» Work task
Every line below that contains "para" is to be copied.

» Extracted records
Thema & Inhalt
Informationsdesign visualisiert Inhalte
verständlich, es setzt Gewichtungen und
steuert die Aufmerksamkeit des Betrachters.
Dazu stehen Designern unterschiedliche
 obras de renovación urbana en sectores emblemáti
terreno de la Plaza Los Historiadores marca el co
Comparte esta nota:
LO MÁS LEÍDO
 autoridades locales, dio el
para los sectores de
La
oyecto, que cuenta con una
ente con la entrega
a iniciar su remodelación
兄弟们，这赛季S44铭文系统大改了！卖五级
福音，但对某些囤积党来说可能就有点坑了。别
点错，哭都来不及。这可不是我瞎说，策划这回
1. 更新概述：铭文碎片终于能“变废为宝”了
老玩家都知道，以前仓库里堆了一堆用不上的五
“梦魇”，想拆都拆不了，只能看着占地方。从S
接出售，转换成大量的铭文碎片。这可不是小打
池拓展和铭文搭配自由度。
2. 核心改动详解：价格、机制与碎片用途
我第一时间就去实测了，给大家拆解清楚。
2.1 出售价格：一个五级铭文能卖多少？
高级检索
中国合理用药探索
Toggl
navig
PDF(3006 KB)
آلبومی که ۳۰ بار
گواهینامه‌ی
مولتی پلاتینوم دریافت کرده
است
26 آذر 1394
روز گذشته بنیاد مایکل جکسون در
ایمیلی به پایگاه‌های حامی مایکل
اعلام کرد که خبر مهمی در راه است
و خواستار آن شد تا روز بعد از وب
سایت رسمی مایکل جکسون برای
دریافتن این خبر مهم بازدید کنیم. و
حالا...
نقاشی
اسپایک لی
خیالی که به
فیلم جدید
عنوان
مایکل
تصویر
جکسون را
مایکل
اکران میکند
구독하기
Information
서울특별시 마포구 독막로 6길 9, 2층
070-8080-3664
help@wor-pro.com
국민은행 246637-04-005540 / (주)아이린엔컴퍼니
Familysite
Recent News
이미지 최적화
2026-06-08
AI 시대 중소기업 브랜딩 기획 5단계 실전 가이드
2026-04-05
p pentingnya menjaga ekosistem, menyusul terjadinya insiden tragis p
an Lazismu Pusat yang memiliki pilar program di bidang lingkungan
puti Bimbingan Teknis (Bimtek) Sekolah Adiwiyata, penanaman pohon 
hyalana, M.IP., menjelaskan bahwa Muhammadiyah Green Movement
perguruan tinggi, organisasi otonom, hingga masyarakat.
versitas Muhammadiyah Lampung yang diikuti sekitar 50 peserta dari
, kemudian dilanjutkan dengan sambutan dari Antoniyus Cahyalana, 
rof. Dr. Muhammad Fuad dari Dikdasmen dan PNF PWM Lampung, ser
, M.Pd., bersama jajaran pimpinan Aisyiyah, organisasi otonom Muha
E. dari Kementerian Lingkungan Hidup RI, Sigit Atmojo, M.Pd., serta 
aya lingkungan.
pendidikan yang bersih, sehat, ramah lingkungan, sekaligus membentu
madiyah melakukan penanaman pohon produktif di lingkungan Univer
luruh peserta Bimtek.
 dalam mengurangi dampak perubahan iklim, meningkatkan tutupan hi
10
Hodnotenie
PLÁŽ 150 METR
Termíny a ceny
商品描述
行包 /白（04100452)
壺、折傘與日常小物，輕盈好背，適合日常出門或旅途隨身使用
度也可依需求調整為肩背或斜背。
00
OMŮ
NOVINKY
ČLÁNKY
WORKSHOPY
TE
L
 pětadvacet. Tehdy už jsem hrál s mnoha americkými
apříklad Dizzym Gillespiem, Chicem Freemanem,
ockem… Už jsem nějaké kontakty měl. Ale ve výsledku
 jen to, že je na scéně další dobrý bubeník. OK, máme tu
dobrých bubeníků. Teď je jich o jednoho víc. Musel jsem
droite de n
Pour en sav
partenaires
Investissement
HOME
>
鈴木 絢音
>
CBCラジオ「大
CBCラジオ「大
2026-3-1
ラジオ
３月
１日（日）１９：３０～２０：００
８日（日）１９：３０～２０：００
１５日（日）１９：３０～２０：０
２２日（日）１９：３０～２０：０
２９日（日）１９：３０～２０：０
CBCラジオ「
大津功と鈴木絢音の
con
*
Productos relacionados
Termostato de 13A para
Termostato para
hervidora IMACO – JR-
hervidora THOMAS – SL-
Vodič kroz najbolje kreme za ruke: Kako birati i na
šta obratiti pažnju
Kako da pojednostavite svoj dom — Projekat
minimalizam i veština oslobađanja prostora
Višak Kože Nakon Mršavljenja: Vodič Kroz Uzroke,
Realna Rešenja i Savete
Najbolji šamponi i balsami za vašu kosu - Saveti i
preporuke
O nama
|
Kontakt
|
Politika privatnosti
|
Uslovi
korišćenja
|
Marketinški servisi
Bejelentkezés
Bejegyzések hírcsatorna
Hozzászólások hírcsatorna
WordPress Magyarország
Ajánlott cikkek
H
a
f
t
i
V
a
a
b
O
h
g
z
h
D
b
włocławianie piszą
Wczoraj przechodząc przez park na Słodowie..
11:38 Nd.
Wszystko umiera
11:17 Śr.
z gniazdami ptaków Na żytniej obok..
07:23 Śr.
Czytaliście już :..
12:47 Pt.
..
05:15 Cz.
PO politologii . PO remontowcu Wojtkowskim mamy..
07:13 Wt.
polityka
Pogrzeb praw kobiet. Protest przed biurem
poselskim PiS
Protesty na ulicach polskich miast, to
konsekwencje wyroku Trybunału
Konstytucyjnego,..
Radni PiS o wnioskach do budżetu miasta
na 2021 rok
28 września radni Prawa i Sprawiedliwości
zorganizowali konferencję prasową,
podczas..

» Response area
para los sectores de
Termostato de 13A para
Termostato para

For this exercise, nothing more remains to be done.